Make an exact copy of the listing so that no picture is carried over.
++++++++++++++++++++
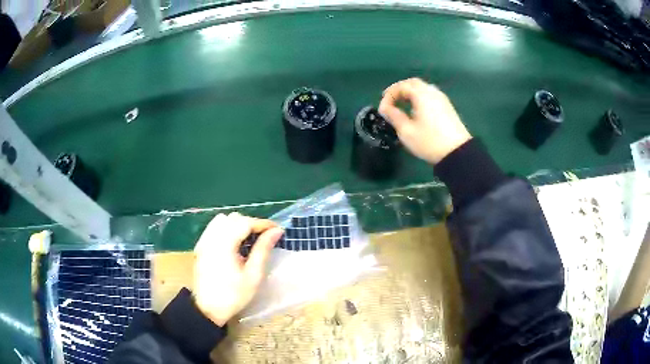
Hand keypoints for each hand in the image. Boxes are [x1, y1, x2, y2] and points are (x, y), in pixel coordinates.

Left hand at [193, 212, 283, 325]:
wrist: (208, 309)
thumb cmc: (233, 295)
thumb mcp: (253, 275)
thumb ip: (263, 249)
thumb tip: (277, 231)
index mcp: (224, 244)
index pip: (245, 222)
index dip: (263, 223)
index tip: (277, 230)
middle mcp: (211, 237)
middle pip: (233, 218)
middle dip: (251, 223)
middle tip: (265, 237)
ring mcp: (203, 241)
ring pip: (222, 220)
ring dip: (238, 224)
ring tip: (249, 239)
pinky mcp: (200, 246)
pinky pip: (214, 228)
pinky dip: (227, 229)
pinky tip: (234, 243)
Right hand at [378, 78, 471, 164]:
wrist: (458, 153)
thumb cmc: (430, 142)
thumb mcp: (407, 132)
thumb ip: (394, 116)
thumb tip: (385, 108)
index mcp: (422, 95)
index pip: (401, 86)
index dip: (389, 95)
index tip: (383, 109)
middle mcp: (433, 92)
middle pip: (413, 83)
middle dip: (399, 90)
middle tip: (390, 101)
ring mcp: (442, 99)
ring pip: (423, 88)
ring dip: (410, 93)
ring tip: (402, 105)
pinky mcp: (448, 107)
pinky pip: (430, 95)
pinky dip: (419, 98)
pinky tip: (416, 110)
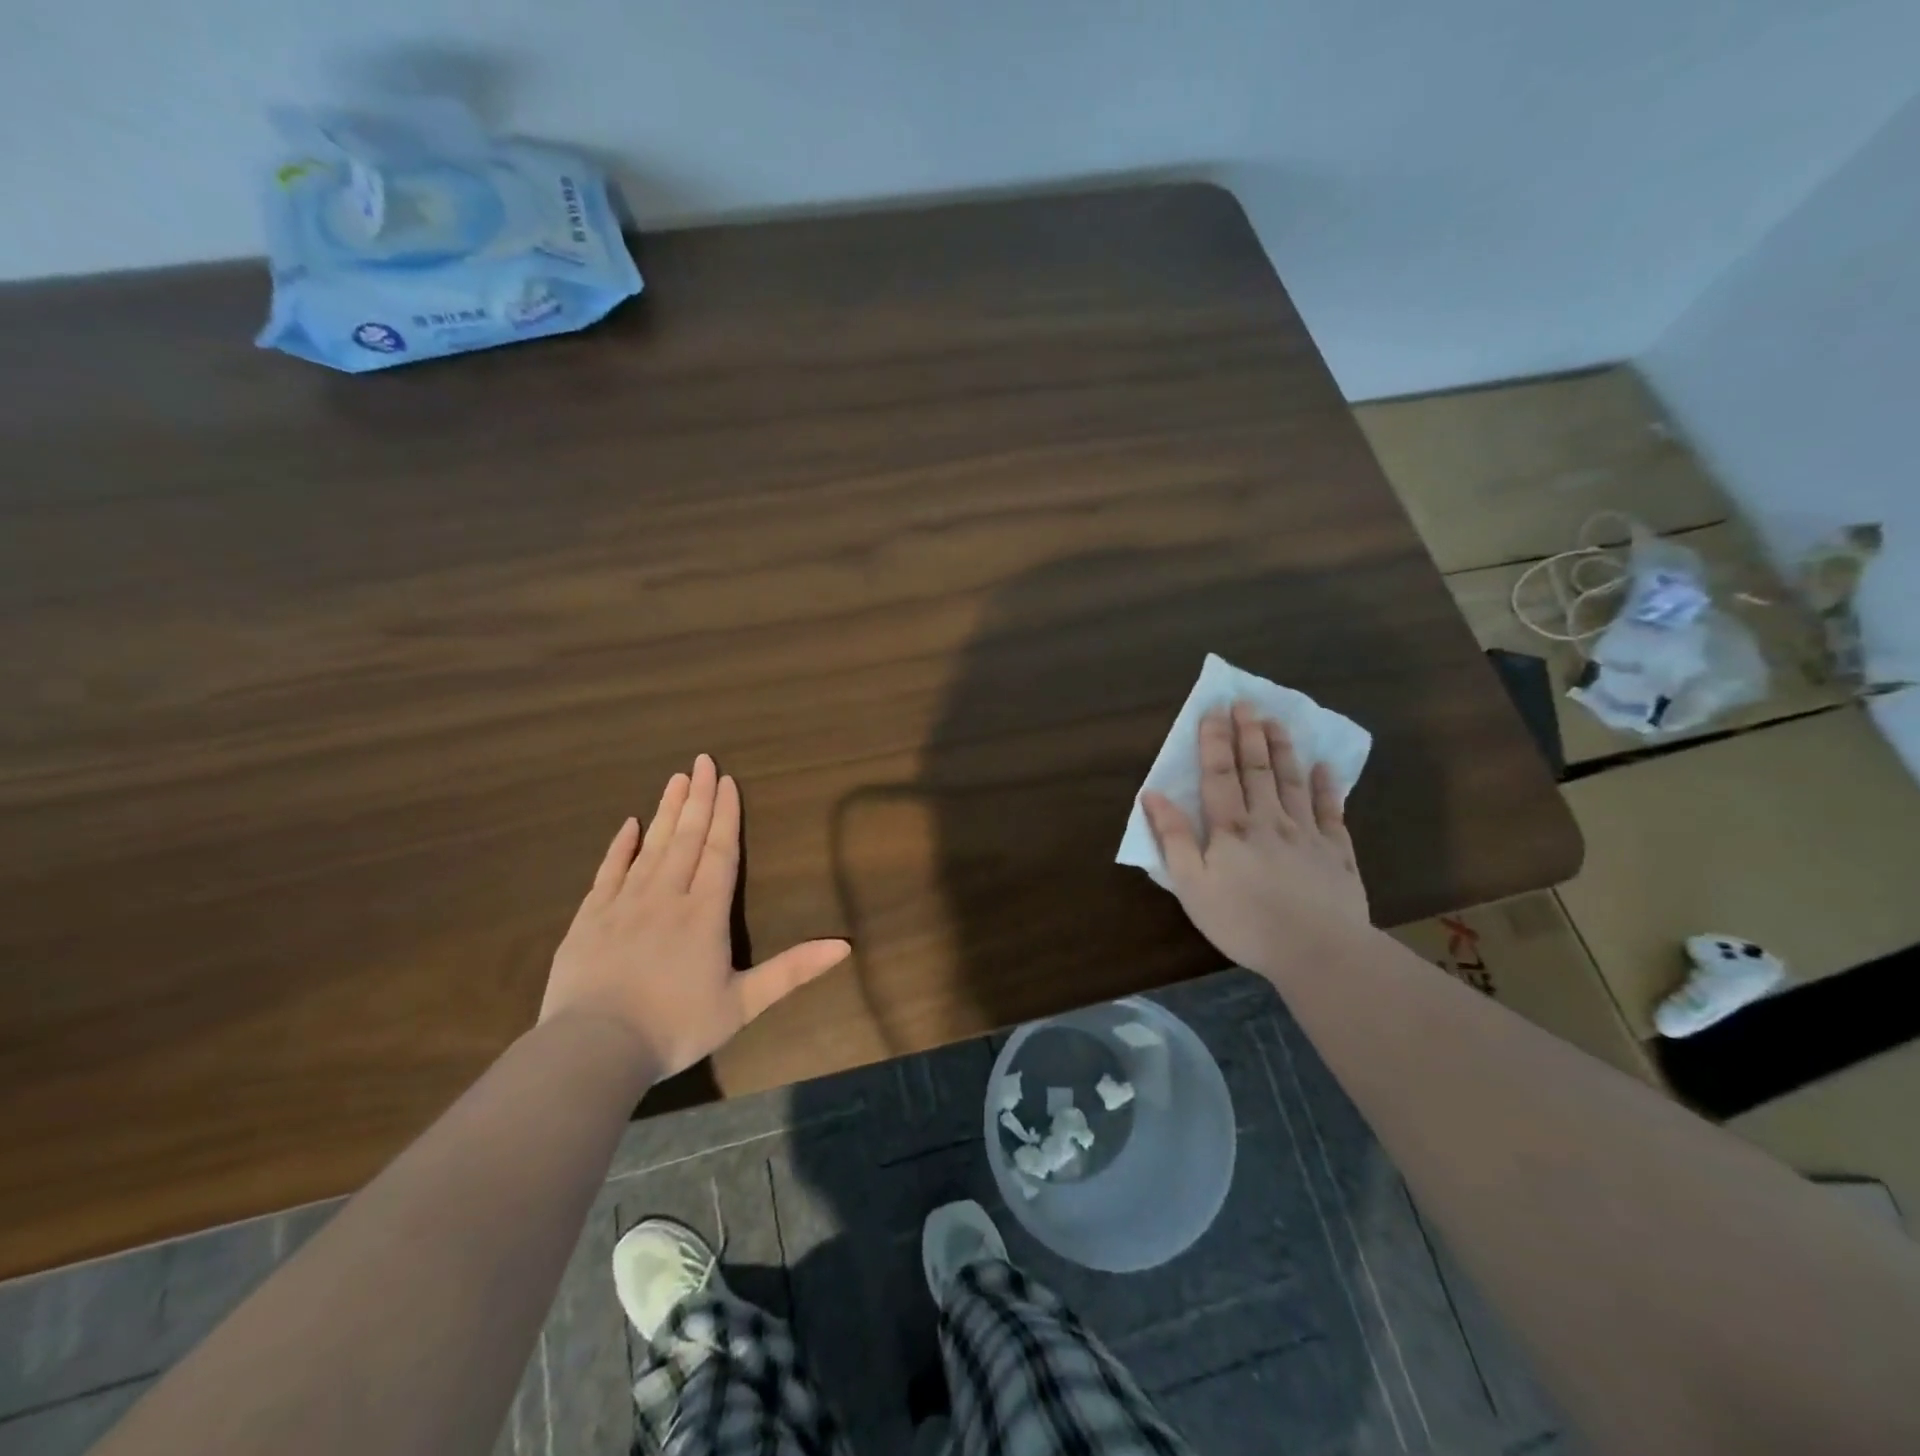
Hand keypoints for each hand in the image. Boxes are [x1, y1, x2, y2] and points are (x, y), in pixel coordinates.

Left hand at [540, 754, 851, 1079]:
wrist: (594, 1050)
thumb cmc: (675, 1027)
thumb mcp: (743, 1004)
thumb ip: (792, 971)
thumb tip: (844, 946)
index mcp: (704, 914)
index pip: (720, 852)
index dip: (727, 816)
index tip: (728, 781)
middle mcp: (666, 896)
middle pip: (686, 838)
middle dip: (698, 799)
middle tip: (702, 761)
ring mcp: (624, 904)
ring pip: (650, 847)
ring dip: (666, 812)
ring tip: (676, 779)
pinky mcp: (590, 918)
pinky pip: (608, 871)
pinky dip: (620, 846)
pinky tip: (628, 825)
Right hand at [1141, 701, 1369, 980]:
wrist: (1318, 951)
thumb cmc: (1243, 922)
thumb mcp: (1192, 886)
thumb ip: (1174, 838)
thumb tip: (1154, 795)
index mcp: (1231, 828)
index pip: (1219, 774)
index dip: (1215, 741)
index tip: (1213, 710)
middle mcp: (1269, 820)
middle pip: (1257, 769)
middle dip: (1249, 733)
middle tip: (1246, 702)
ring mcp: (1307, 833)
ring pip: (1293, 781)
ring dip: (1282, 749)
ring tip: (1277, 721)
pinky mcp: (1338, 852)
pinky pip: (1332, 811)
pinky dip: (1327, 786)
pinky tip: (1325, 767)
++++++++++++++++++++
YOUR SOLUTION:
Hand keypoints for each hand in the image. Boxes are [x1, y1, x2, y2] and points are (x, y), in pixel coordinates.

Left hand at [193, 212, 283, 325]:
wrist: (208, 309)
thumb cmc: (233, 295)
thumb mcp: (253, 275)
thumb ip: (263, 249)
thumb tip: (277, 231)
index mcp: (224, 244)
index pip: (245, 222)
index dip: (263, 223)
index tip: (277, 230)
middle mcp: (211, 237)
middle pip: (233, 218)
middle dip: (251, 223)
middle tip: (265, 237)
ring mcp: (203, 241)
ring pip: (222, 220)
ring dip: (238, 224)
ring tip: (249, 239)
pinky mcp: (200, 246)
pinky pip: (214, 228)
pinky dip: (227, 229)
pinky tip: (234, 243)
Right hand at [378, 78, 471, 164]:
wrist: (458, 153)
thumb cmc: (430, 142)
thumb mcp: (407, 132)
thumb ip: (394, 116)
thumb tip: (385, 108)
index mcp: (422, 95)
index pip: (401, 86)
index dip: (389, 95)
index tip: (383, 109)
middle mcp: (433, 92)
middle pip: (413, 83)
middle dip: (399, 90)
middle tip: (390, 101)
ring mcp: (442, 99)
ring pip: (423, 88)
ring dip: (410, 93)
ring tip: (402, 105)
pinky mcp: (448, 107)
pinky pip: (430, 95)
pinky dip: (419, 98)
pinky tip: (416, 110)
Hand keypoints for each hand in the image. Boxes are [x1, y1, x2, y2] and points are (x, y), in pixel coordinates.

Left hand at [540, 754, 851, 1079]:
wrist: (594, 1050)
thumb cmc: (675, 1027)
thumb mcp: (743, 1004)
thumb ip: (792, 971)
thumb tip: (844, 946)
index mcp: (704, 914)
index pip: (720, 852)
index dip: (727, 816)
index tip: (728, 781)
middle mcp: (666, 896)
middle pip: (686, 838)
middle dip: (698, 799)
middle tip: (702, 761)
ring mcp: (624, 904)
ring pip: (650, 847)
ring dip: (666, 812)
ring tip: (676, 779)
pinky mcp: (590, 918)
pinky pip: (608, 871)
pinky dip: (620, 846)
pinky tip: (628, 825)
Right hand at [1141, 701, 1369, 980]:
wrist: (1318, 951)
thumb cmc: (1243, 922)
thumb mcp: (1192, 886)
thumb ip: (1174, 838)
thumb tip: (1154, 795)
index mcp: (1231, 828)
index pip: (1219, 774)
index dip: (1215, 741)
index tip: (1213, 710)
middle mcp: (1269, 820)
middle pip: (1257, 769)
middle dip: (1249, 733)
middle tip: (1246, 702)
ring mcp: (1307, 833)
ring pip: (1293, 781)
ring dip: (1282, 749)
ring tip: (1277, 721)
pinky mcp: (1338, 852)
pinky pip: (1332, 811)
pinky dip: (1327, 786)
pinky tip: (1325, 767)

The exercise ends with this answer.